Improve Performance by Removing Query Logic

You know what the following is?

db.blog_posts.find({status: {$in: ["draft", "waiting on proof", "approved"]}}).sort({_id: -1})

If you said “a slow query in MongoDB”, then you are correct. It violates the tenet that MongoDB is most efficient with just one operator per query. In MongoDB, $in and $sort are both operators. Only one operator can be used with an indexed query. MongoDB uses simple, single b-tree indexes and cannot find the union of two indexes.  For a quick brush-up on MongoDB performance, see MongoDB Indexing Best Practices.

Let’s assume the defined problem we are solving is finding the latest unpublished blog posts.  How can we rewrite the query to use just a single operator?

The Fix

The fix here is to move the logic from your query to your documents.  Instead of looking for an array of values in status, add a new attribute called ‘unpublished_created_at’. At the application level, if your document is one of the unpublished statuses, set the value of this new attribute to your created_at, else set to null if document is published. Then create a sparse index on ‘unpublished_created_at.’

Your new query would look like:

db.blog_posts.find().sort({unpublished_created_at: -1})

Why a date instead of a boolean?

Booleans have low cardinality (they have just two possible values: true and false).  Indexing a low-cardinality field gains us little. Booleans do not make good index-able attributes.  Indexes bring much more benefit when the indexed attribute can take on many values, like dates can.

We’ve combined the logic of “unpublished” and “_id: -1″ into one simple field. The logic in the query is pre-computed into the field, and the database does not re-compute on each query.  When optimizing for scale, the performance boost will be significant.

  • Alexio Cassani

    The nosql world requires a totally new way of thinking and design software domain models and articles like this one are very useful to increase the knowledge of doing it! Thank you guys|

  • Diego Woitasen

    I don’t agree at all with this post. It’s correct that if you have the possibility you have work on your documents to have simpler queries. But it’s possible to have an indexes query when you have two operators. I have that working in producction and I’m sure that works because explain() says that (o explain is laying to me).

    • mattparlane

      One problem with your method is that you need an index on {status:1,_id:-1}, as well as the mandatory index on {_id:1} — you’re effectively indexing on _id twice.

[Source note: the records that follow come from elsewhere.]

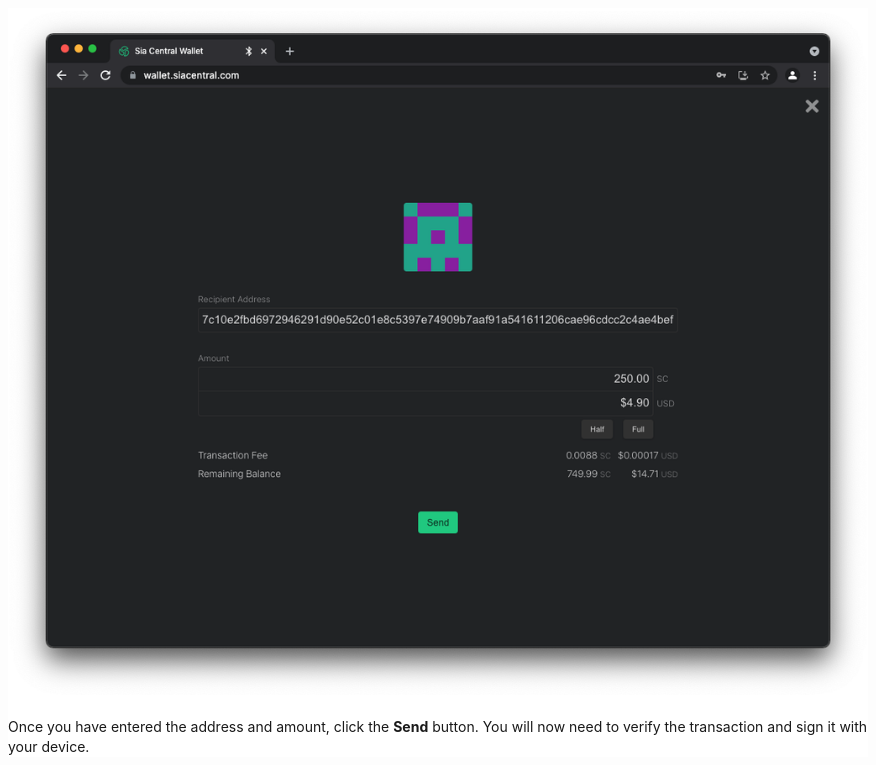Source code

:![](../.gitbook/assets/lite-wallet-ledger-send-setup.png)

Once you have entered the address and amount, click the **Send** button. You will now need to verify the transaction and sign it with your device.
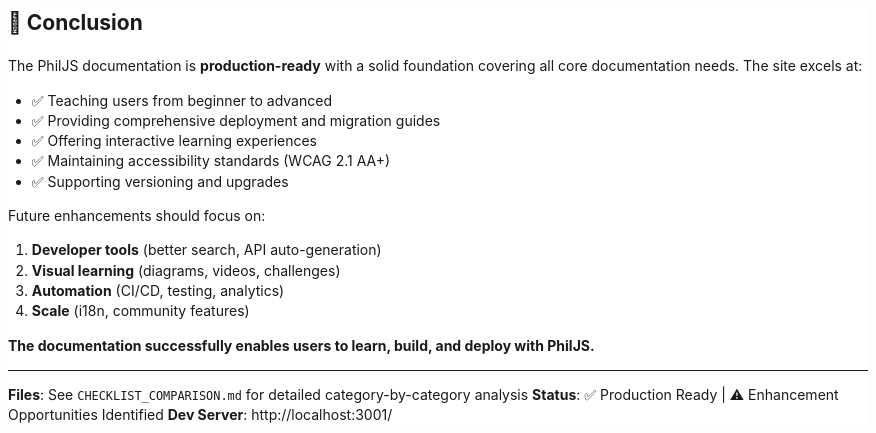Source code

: 
## 🚀 Conclusion

The PhilJS documentation is **production-ready** with a solid foundation covering all core documentation needs. The site excels at:
- ✅ Teaching users from beginner to advanced
- ✅ Providing comprehensive deployment and migration guides
- ✅ Offering interactive learning experiences
- ✅ Maintaining accessibility standards (WCAG 2.1 AA+)
- ✅ Supporting versioning and upgrades

Future enhancements should focus on:
1. **Developer tools** (better search, API auto-generation)
2. **Visual learning** (diagrams, videos, challenges)
3. **Automation** (CI/CD, testing, analytics)
4. **Scale** (i18n, community features)

**The documentation successfully enables users to learn, build, and deploy with PhilJS.**

---

**Files**: See `CHECKLIST_COMPARISON.md` for detailed category-by-category analysis
**Status**: ✅ Production Ready | ⚠️ Enhancement Opportunities Identified
**Dev Server**: http://localhost:3001/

      With the method in this post, you only need an index on {unpublished_created_at: -1} (plus the mandatory index), so you have less redundancy.

      • Diego Woitasen

        Yes, I agree… but sometimes things get more complex than expected :)

    • John

      My guess is that the explain isn’t telling you what you think it is. It is most likely either telling you multiple indexes it used in the plans (but it only chose one of those plans) or it is telling you that the seconds field in the index it did [MIN, MAX] as the range which will not help the query plan at all, that is basically just telling that field to accept any value. The fact is that an index can’t be used to do ranges on multiple values.

  • Diego Mastalli

    The proposed solution can be useful in some circumstances to optimize and save resources but of course a compound index is a good and standard solution. The NoSQL word is a denormalized word and mongoDB use memory mappad files. MongoDB performance are really good when you have enough memory for your data and indexes. MongoDB comes out of the box with tools for scale reads and writes by replica and sharding. You must be careful on your schema desing (short fileds suggested by MongoDB and avoid indexes not useful) but finally you have to choose MongoDB for its horizontal scale capabailities.

  • Amrith Kumar

    Really? This seems like an awful lot of work for what should be a relatively simple query? Not to mention all the complexity of denormalization, anomalies, and maintaining that new boolean … http://bit.ly/15BC2kV

    • john page

      See Ilearnasigoalong.blogspot.co.UK for an explanation of how this problem and solution are exactly the same in an RDBMS and this isn’t a NoSQL issue.

      • Amrith Kumar

        I don’t believe your observations accurately reflect a general issue with RDBMS’, maybe just something to do with the testing you conducted.

        See complete response at http://bit.ly/16XvdrA

  • Alex

    This should just be a fix of this problem. Mongo needs a better handling of this!!

    • John

      This isn’t really a thing that needs to be fixed by mongodb. This is a general database and data model issue. You have the same issues in a relation database. You are doing 2 range queries and an index can’t be ordered on 2 ranges. So you have to find ways to either index the most cardinal thing or change the data model to fit the problem.